The Bongo family has ruled the oil-producing country for nearly half a century. Bongo has been president since succeeding his father, Omar, who died in 2009. His re-election in 2016 was marred by claims of fraud and violent protest.

A sharp drop in oil production and prices has squeezed revenues and stoked discontent in recent years.

DISPUTED ELECTION

In a video circulating on social media, Ondo is seen in a radio studio wearing military fatigues and a green beret as he reads the statement. Two other soldiers with large assault rifles stand behind him.

Ondo said the coup was being carried out by a group called the Patriotic Movement of the Defence and Security Forces of Gabon against “those who, in a cowardly way, assassinated our young compatriots on the night of August 31, 2016,” a reference to deadly violence that erupted after Bongo was declared the winner of the disputed election.

The military officer said the coup attempt was carried out by one unit under the command of a high-ranking officer but that other units were monitoring the situation.

“President Bongo’s record as defence minister under his father lowers the possibility that current military leadership is supportive of his ouster,” said Judd Devermont, director of the Africa Program at the Center for Strategic and International Studies in Washington.

Former colonial power France has a permanent military force of 300 soldiers in Gabon. The United States also sent about 80 soldiers to Gabon last week in response to possible violent demonstrations in Democratic Republic of Congo after a presidential election there.

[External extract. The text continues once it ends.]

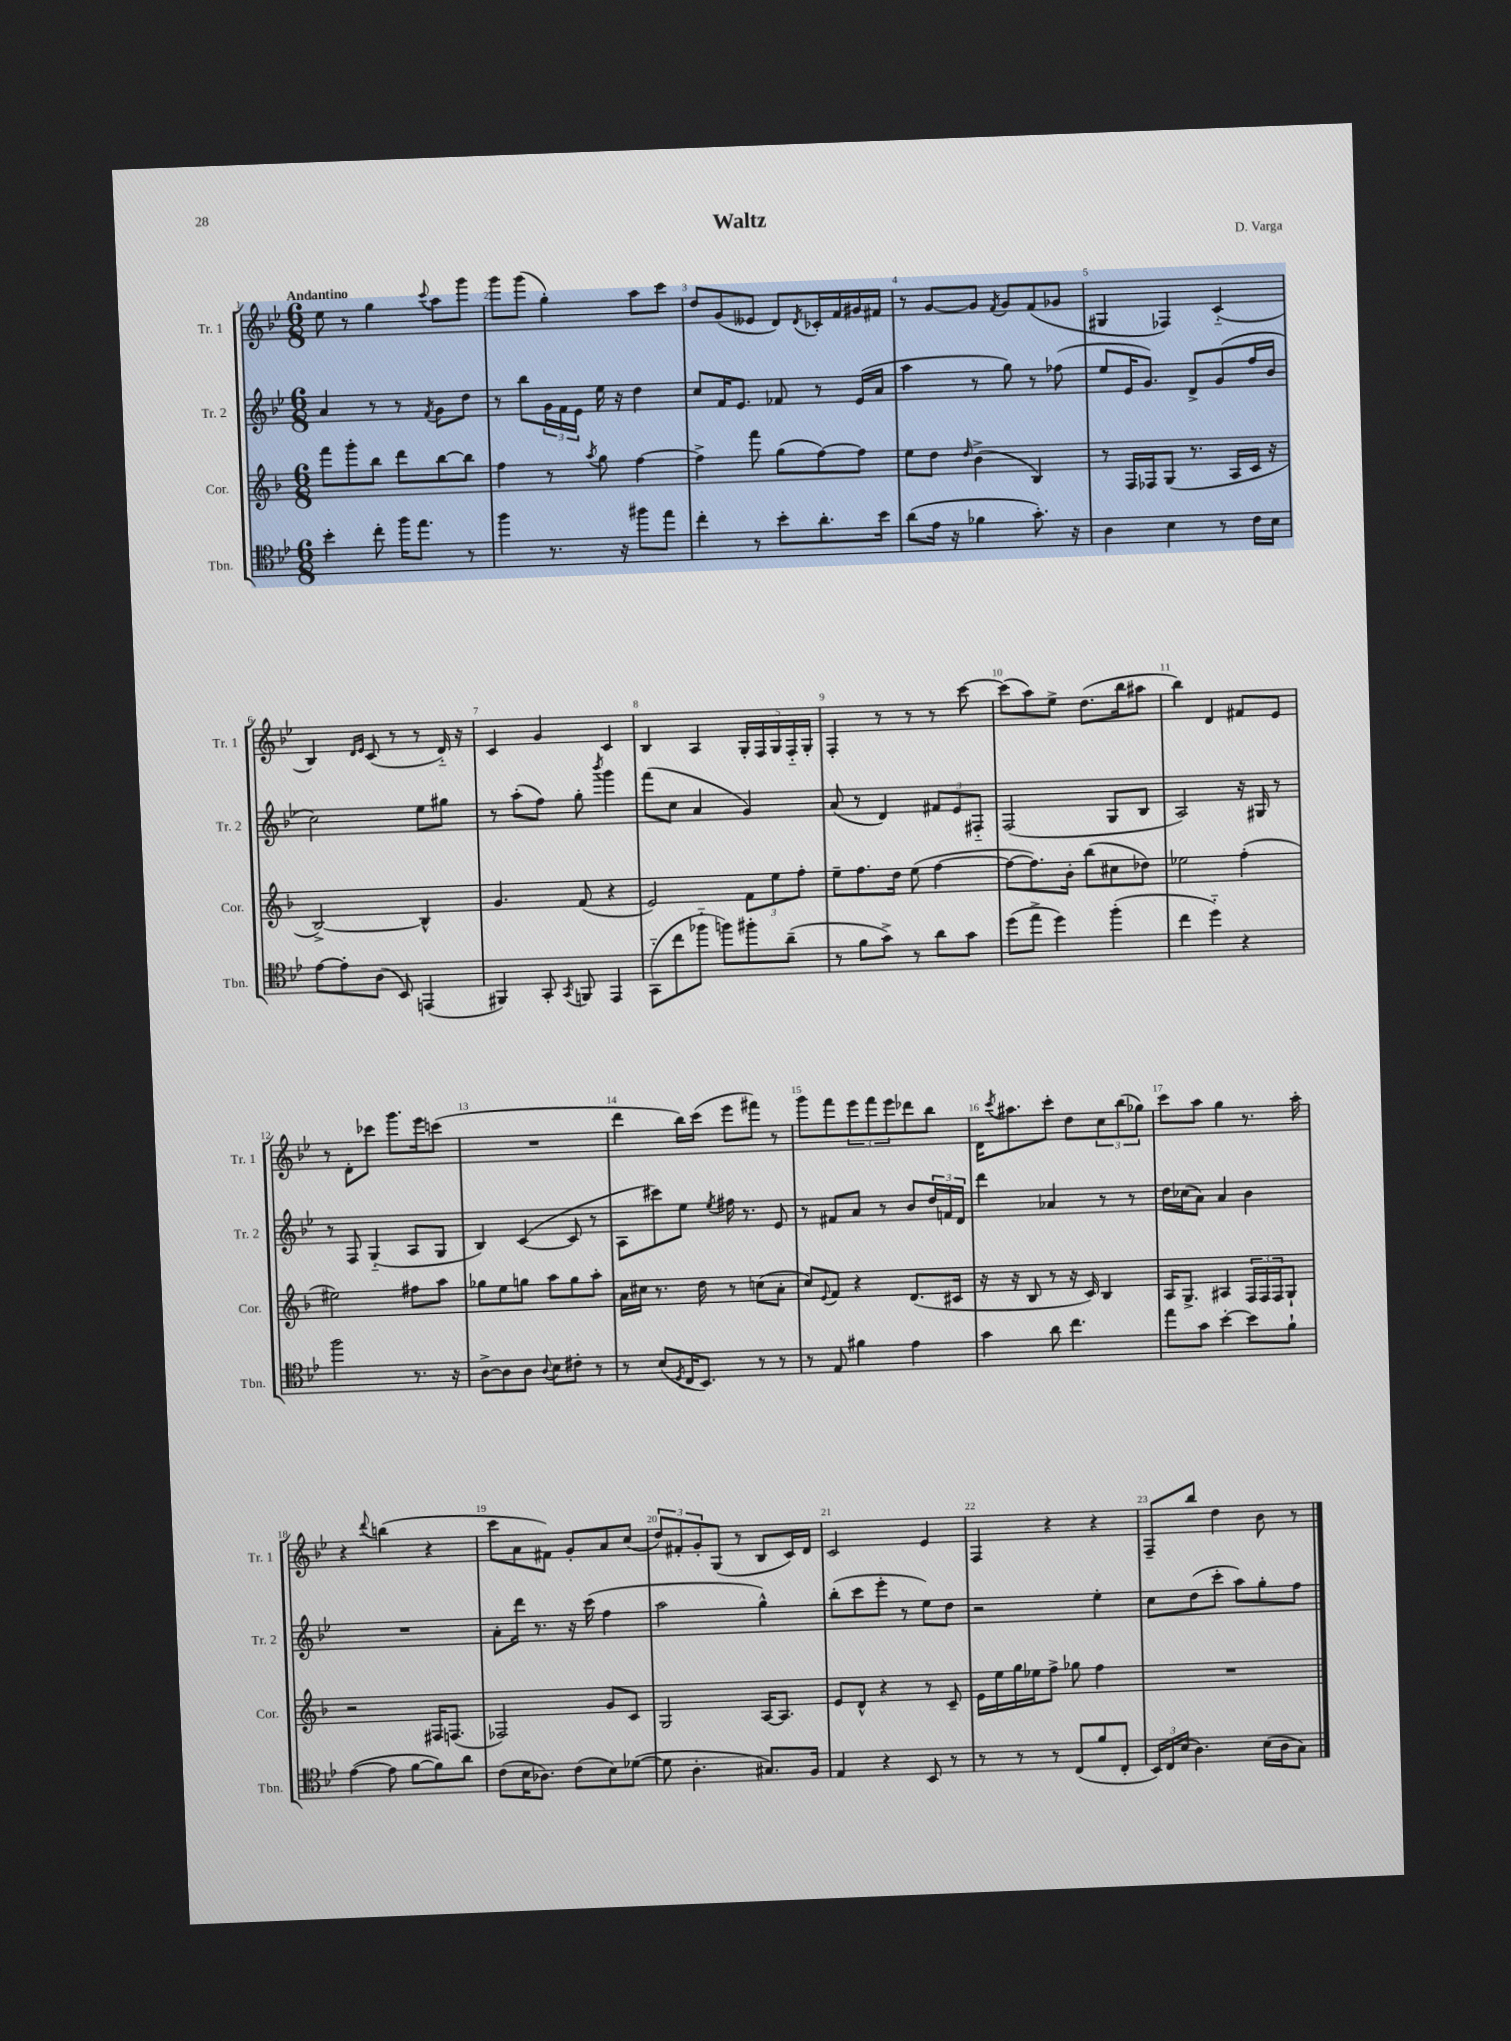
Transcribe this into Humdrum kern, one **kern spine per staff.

Bongo and members of his government have faced repeated suspicions by foreign governments of corruption, including allegedly using the American financial system to launder assets. They have denied the accusations.

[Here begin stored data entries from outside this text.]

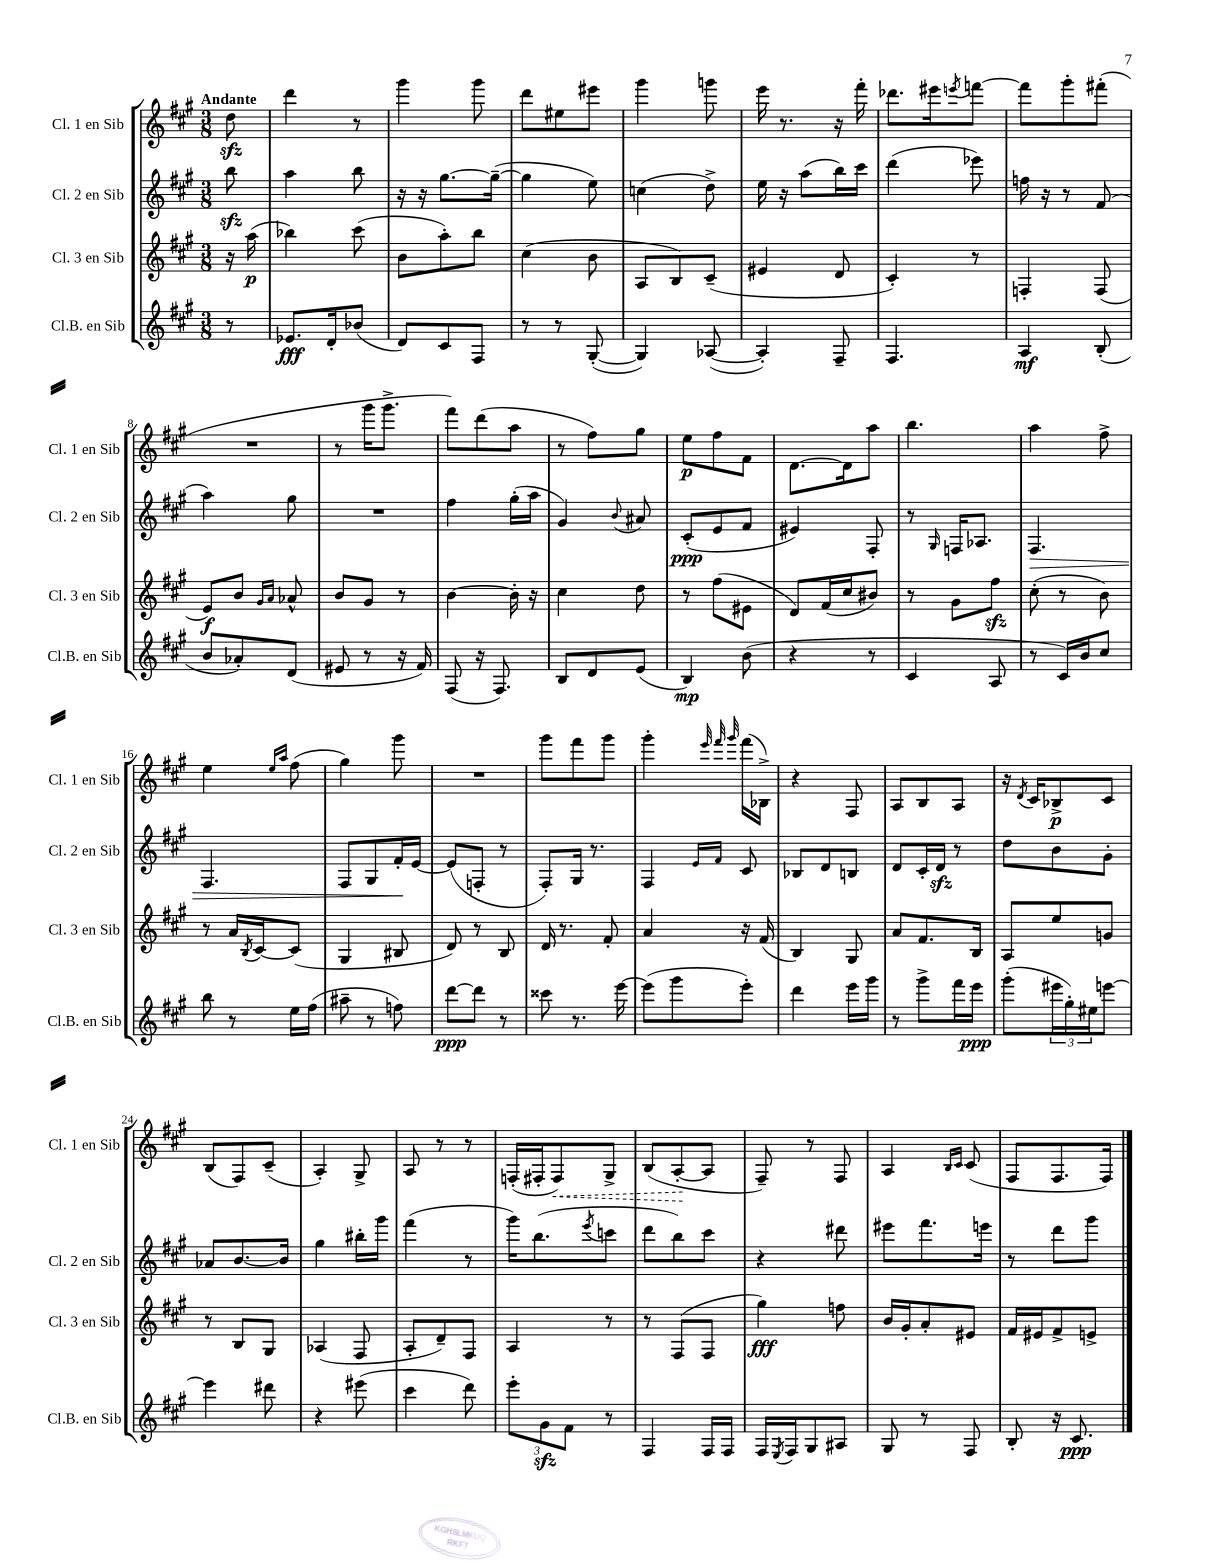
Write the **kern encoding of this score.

**kern	**kern	**kern	**kern
*staff4	*staff3	*staff2	*staff1
*clefG2	*clefG2	*clefG2	*clefG2
*k[f#c#g#]	*k[f#c#g#]	*k[f#c#g#]	*k[f#c#g#]
*M3/8	*M3/8	*M3/8	*M3/8
8r	16r	8bb	8dd
.	(16aa	.	.
=	=	=	=
8.e-	4bb-)	4aa	4ddd
16d'	.	.	.
(8b-	(8ccc#	8bb	8r
=	=	=	=
8d)	8b	16r	4ggg#
.	.	16r	.
8c#	8aa')	[8.gg#	.
8F#	8bb	.	8ggg#
.	.	(16gg#~_	.
=	=	=	=
8r	(4cc#	4gg#]	8ddd
8r	.	.	8ee#
([8G#'	8b	8ee)	8eee#
=	=	=	=
4G#])	8A	(4cc	4ggg#
.	8B)	.	.
([8A-	(8c#~	8dd^)	8ggg
=	=	=	=
4A-'])	4e#	16ee	16eee
.	.	16r	8.r
.	.	(8aa	.
8F#~	8d	16bb)	16r
.	.	16ccc#	16fff#'
=	=	=	=
4.F#	4c#')	(4ddd	8.ddd-
.	.	.	16eee#
.	.	.	8qeee
.	8r	8eee-)	[8fff
=	=	=	=
4A	4F'	16ff	8fff]
.	.	16r	.
.	.	8r	8ggg#'
(8B'	(8F	(8f#	(8fff#'
=	=	=	=
8b	8e)	4aa)	4.r
8a-')	8b	.	.
.	16qqg#	.	.
.	16qqa	.	.
(8d	8a-^^	8gg#	.
=	=	=	=
8e#	8b	4.r	8r
8r	8g#	.	16ggg#
.	.	.	8.ggg#^
16r	8r	.	.
16f#)	.	.	.
=	=	=	=
(8F#	[4b	4ff#	8fff#)
16r	.	.	(8ddd
8.F#)	.	.	.
.	16b']	(16gg#'	8aa
.	16r	16aa	.
=	=	=	=
8B	4cc#	4g#)	8r
8d	.	.	8ff#)
.	.	8qqb	.
(8e	8dd	8a#	8gg#
=	=	=	=
4B)	8r	(8c#'	8ee
.	(8ff#	8e	8ff#
(8b	8e#	8f#	8f#
=	=	=	=
4r	8d)	4e#)	[8.d
.	(16f#	.	.
.	16cc#	.	16d]
8r	8b#)	8F#'	8aa
=	=	=	=
4c#	8r	8r	4.bb
.	.	16qqG#	.
.	8g#	16F	.
.	.	8.A-	.
8A	8ff#	.	.
=	=	=	=
8r	(8cc#'	4.F#	4aa
16c#)	8r	.	.
16b	.	.	.
8cc#	8b)	.	8ff#^
=	=	=	=
8bb	8r	4.F#	4ee
8r	16a	.	.
.	8qB	.	.
.	[16c#	.	.
.	.	.	16qqee
.	.	.	16qqaa
16ee	(8c#]	.	(8ff#
(16ff#	.	.	.
=	=	=	=
8aa#~	4G#	8F#	4gg#)
8r	.	8G#	.
8ff)	8B#	16f#'	8ggg#
.	.	[16e	.
=	=	=	=
[8ddd	8d)	(8e]	4.r
8ddd]	8r	8F'	.
8r	8B	8r	.
=	=	=	=
8ccc##	16d	8F#')	8ggg#
.	8.r	.	.
8.r	.	16G#	8fff#
.	.	8.r	.
.	8f#'	.	8ggg#
[16eee	.	.	.
=	=	=	=
(8eee]	4a	4F#	4ggg#'
8ggg#	.	.	.
.	.	.	32qqeee
.	.	16qqe	32qqfff#
.	.	16qqf#	32qqggg#
8eee')	16r	8c#	(16fff#
.	(16f#	.	16B-^)
=	=	=	=
4ddd	4B)	8B-	4r
.	.	8d	.
16eee	8G#	8B	8F#
16ggg#	.	.	.
=	=	=	=
8r	8a	8d	8A
8ggg#^	8.f#	16c#'	8B
.	.	16d	.
16fff#	.	8r	8A
16eee	16B	.	.
=	=	=	=
(8ggg#'	8A	8dd	16r
.	.	.	8qd
.	.	.	16c#
24eee#	8ee	8b	8B-^
24gg#')	.	.	.
24ee#	.	.	.
[8eee	8g	8g#'	8c#
=	=	=	=
4eee]	8r	8a-	(8B
.	8B	[8.b	8F#)
8ddd#	8G#	.	(8c#~
.	.	16b]	.
=	=	=	=
4r	(4A-	4gg#	4A')
(8eee#	8F#	16bb#'	8G#^
.	.	16ggg#	.
=	=	=	=
4ccc#	8A'	(4fff#	8A
.	8d~)	.	8r
8ddd)	8F#	8r	8r
=	=	=	=
12eee'	4A	16ggg#)	(16F'
.	.	(8.bb	16F#'
12g#	.	.	.
.	.	.	8F#)
12f#	.	.	.
.	.	8qeee	.
8r	8r	8ccc	8G#^
=	=	=	=
4F#	8r	8ddd	(8B
.	(8F#	8bb)	[8A'
16F#	8F#	8ccc#	8A]
16F#	.	.	.
=	=	=	=
16F#	4gg#)	4r	8F#~)
8qE	.	.	.
16F#	.	.	.
8G#	.	.	8r
8A#	8ff	8ddd#	8F#
=	=	=	=
8G#	16b	8eee#	4A
.	16g#'	.	.
8r	8a'	8.fff#	.
.	.	.	16qqB
.	.	.	16qqc#
8F#	8e#	.	(8c#
.	.	16eee	.
=	=	=	=
8B'	16f#	8r	8F#
.	16e#	.	.
16r	8f#^	8ddd	8.F#
8.c#	.	.	.
.	8e^	8ggg#	.
.	.	.	16F#)
==	==	==	==
*-	*-	*-	*-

During his father’s rule, Gabon was a pillar of “La Francafrique”, an intricate, shadowy web of diplomacy, commerce and French military might that kept African autocrats in power and gave French companies privileged access to them.

Bongo won the election in 2016 by fewer than 6,000 votes, sparking deadly clashes between protesters and police during which the parliament was torched.

The European Union said it found anomalies during the election in Bongo’s stronghold province of Haut-Ogooue, where he won 95 percent on a 99.9 percent turnout.